Hacking (1965): ‘Thus we infer that the Neyman-Pearson theory is essentially the theory of before-trial betting.’”
This suggests the idea of using N-P to design a good experiment, but then use Bayes to actually analyze data and interpret results. This is similar to the idea of Calibrated Bayes which Rod Little promotes: focus on Bayesian methods which have good long-run Frequentist properties.
p. 157: Of course it’s ideal to do both random sampling and random treatment assignment before you collect the data, but it’s interesting to think about what to do when each is/isn’t true. Here Oakes suggests what each cross-combination implies for the analysis:
- Random sampling from a population and random assignment to treatments: no problem.
- Random sampling from a population but non-random treatment assignment: statistical inference is legit, but causal inference is problematic.
- Complete population census (no sampling) with random treatment assignment: randomization tests are legit.
- Complete population census but non-random assignment: “appeal to a hypothetical universe (Fisher, Hagood) or a random model (Gold) is unhelpful.”
- Neither sampling nor assignment are random: statistical inference is not legit, but “it is argued, statistical analysis is defensible if due regard is paid to the specification of the population and the judged representativeness of the sample.”
Section 7.2 is a take-down of meta-analysis, but his examples from the literature all seem to be rather poorly-done straw-men; surely we do them better nowadays?
p. 166-167: explanation vs. prediction, and laws vs. possibilities:
- The philosophy of science now recognizes that we can explain some things well without being able to predict them (e.g. earthquakes), and vice versa (e.g. child language acquisition). So empirical association isn’t an explanation on its own; but the methods of social science (especially NHST) do not yet reflect this shift.

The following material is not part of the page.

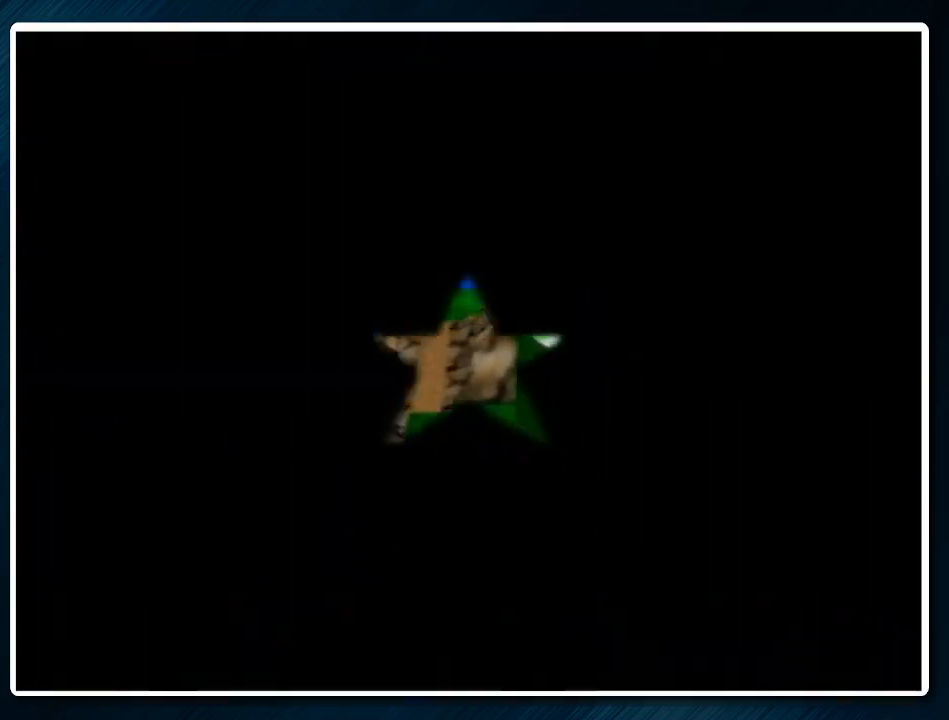
{"buttons": ["A", "C_DOWN", "C_LEFT"], "left_stick": "center", "events": [[333, "C_LEFT", "down"], [433, "C_DOWN", "down"], [500, "A", "down"]]}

- “science must be concerned with the discovery and explanation of possibilities as well as with the discovery of putative laws. If, for example, we learn that some children can recite a nursery rhyme backwards the cognitive processes required to perform the feat are worthy of investigation irrespective of the proportion of children who possess the ability.” For such studies, we may not need to focus on statistical inference about population averages as much as qualitative studies on one or two individuals, and that is still legitimate science.
All three inference schools have weaknesses when it comes to putting an interpretation on the results.
Neyman-Pearson tells you exactly what you can say, but it’s not what you care about; adding human judgement to make the results useful is inconsistent with the theory.
Bayes requires you to specify a prior, which bothers Frequentists; but frankly it’s not much worse than the subjectivity Frequentists already use when picking a class of models to start with. And if you do make your prior explicit, then the results are interpretable in the way scientists actually want.